Essentially, it said it would consider possible amendments to regulations that dictate how retransmission negotiations take place.

"It’s time to take a fresh look and explore whether there are measures we can take to allow the market-based process contemplated by the retransmission consent laws to operate more smoothly, and serve consumers and the marketplace," FCC Commissioner Julius Genachowski said in a statement. 

The fights over fees that cable companies pay to rebroadcast content have increasingly played out in public view and pulled signals of popular channels have become standard when negotiations break down.

In particular, an October standoff between Fox and Cablevision ratched up the calls for government intervention.
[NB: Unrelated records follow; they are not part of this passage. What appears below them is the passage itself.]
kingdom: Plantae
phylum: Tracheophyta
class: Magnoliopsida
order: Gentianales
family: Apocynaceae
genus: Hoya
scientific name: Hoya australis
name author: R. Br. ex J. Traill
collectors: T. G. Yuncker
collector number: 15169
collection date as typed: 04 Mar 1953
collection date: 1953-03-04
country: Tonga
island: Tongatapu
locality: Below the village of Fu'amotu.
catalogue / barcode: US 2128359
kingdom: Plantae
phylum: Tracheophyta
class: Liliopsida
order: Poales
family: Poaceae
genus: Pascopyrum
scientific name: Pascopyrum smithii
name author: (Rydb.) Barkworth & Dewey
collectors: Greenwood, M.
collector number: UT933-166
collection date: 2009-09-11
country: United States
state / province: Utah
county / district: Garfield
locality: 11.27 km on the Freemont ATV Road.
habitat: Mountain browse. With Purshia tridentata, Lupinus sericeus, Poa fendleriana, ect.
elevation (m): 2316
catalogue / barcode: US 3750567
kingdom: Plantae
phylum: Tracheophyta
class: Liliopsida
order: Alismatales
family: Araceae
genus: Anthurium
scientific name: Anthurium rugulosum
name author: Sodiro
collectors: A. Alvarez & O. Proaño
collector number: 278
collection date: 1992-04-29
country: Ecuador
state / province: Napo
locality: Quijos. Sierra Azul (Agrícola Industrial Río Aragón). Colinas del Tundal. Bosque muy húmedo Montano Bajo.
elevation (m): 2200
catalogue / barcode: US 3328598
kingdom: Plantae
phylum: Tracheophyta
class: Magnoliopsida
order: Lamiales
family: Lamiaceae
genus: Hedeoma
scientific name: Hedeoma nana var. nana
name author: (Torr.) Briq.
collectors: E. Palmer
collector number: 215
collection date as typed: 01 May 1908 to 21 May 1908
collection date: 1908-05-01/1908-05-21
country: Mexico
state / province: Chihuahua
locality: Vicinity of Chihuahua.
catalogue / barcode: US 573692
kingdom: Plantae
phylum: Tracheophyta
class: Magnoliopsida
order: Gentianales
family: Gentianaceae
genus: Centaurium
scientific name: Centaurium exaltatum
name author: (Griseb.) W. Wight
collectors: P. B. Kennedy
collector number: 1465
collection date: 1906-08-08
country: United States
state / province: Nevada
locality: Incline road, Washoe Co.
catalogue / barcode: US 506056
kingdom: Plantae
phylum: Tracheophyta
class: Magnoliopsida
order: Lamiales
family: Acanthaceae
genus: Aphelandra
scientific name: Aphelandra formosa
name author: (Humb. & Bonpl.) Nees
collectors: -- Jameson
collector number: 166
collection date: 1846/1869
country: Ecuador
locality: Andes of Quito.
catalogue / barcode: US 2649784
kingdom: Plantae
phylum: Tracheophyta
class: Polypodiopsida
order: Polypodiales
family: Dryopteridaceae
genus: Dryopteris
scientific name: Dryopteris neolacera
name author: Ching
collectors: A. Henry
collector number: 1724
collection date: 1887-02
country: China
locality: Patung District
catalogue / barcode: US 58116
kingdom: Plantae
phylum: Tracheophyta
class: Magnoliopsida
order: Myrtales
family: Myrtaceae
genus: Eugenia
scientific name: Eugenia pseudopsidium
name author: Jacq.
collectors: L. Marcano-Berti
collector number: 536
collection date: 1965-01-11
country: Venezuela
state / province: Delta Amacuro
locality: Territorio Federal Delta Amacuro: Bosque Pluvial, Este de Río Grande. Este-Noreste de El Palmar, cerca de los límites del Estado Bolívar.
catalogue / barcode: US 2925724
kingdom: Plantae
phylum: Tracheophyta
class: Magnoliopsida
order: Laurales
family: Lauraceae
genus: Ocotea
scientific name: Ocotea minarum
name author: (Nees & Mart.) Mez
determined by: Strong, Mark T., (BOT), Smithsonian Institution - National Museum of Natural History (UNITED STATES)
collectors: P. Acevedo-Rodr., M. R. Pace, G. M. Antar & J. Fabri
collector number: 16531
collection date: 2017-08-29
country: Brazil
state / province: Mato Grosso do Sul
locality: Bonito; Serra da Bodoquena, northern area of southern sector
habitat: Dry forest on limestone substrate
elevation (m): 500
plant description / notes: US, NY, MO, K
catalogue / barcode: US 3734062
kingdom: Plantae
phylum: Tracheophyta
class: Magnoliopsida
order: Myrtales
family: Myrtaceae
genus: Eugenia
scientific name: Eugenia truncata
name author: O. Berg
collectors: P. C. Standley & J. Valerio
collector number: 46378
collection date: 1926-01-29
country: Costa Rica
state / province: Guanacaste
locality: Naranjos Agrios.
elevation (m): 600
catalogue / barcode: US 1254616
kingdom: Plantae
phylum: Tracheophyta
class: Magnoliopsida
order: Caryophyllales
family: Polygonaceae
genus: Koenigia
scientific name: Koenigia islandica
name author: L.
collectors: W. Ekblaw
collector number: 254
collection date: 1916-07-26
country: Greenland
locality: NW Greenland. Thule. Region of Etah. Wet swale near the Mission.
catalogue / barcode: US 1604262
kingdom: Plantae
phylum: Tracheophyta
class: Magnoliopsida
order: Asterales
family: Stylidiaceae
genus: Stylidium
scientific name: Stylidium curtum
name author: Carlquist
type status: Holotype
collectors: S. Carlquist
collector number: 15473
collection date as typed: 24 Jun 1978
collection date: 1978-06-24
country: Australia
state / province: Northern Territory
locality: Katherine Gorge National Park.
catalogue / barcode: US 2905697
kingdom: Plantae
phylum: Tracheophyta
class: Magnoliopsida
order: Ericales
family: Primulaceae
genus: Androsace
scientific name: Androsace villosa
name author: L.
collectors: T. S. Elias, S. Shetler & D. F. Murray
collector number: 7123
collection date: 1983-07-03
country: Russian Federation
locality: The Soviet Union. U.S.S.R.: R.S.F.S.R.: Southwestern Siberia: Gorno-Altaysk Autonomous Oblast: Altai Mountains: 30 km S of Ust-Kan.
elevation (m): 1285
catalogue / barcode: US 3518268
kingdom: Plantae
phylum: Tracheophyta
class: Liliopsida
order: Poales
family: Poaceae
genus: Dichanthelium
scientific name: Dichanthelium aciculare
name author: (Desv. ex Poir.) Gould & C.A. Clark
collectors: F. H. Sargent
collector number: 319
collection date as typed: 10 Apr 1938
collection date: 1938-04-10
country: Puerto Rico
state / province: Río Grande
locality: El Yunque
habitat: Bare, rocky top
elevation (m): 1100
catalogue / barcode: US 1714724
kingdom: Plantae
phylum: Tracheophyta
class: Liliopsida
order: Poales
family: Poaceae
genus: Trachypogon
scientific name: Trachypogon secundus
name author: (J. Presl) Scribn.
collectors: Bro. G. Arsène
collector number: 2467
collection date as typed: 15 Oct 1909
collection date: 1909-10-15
In that case, failure to hammer out a new agreement between the companies prevented some 3 million subscribers in the New York area from watching key baseball World Series and playoff games.

Retransmission fees have become an important source of profits for broadcasters, particularly as a decline in ad revenue has left many networks scrambling to maintain their profit margins and find alternative revenue streams.

The FCC did not propose any silver bullet to the feuds between media giants that have seen popular events such as the Oscars go dark. Instead, the FCC said it will consider whether subscribers must receive more advanced warning before a cable company drops a station. It also plans to examine easing restrictions that prevent providers from bringing in broadcasting from other regions when it cannot reach a deal with a local broadcaster.

The commission said that it will seek ways to ensure that media companies engage in good faith negotiations over fees.

The FCC has been under intense pressure from public interest groups who are pressing the commission to mandate that broadcasters and cable companies enter into binding arbitration when negotiations reach an impasse.

Many of those groups expressed optimism that the commission would find a more effective way to mitigate future disputes. 

"The FCC’s approval of a new rulemaking on retransmission consent is a big win for all who have demanded reform, including viewers who have been forced to endure more and more broadcaster blackouts and blackout threats. The Commission is clearly acknowledging that the current system is broken and that early 1990s rules must be updated," the American Television Alliance said in a statement. 

Cable companies also offered tentative praise for Thursday's moves. 

“The FCC’s Notice Of Proposed Rulemaking is an important first step for consumers, because it recognizes that consumers are the ones who are harmed when programming is pulled – or threatened to be pulled – from cable systems,” Tom Rutledge, Cablevision’s chief operating officer, said in a statement. 

It’s not clear, however, if the commission has the authority to do much more, at least not without congressional intervention.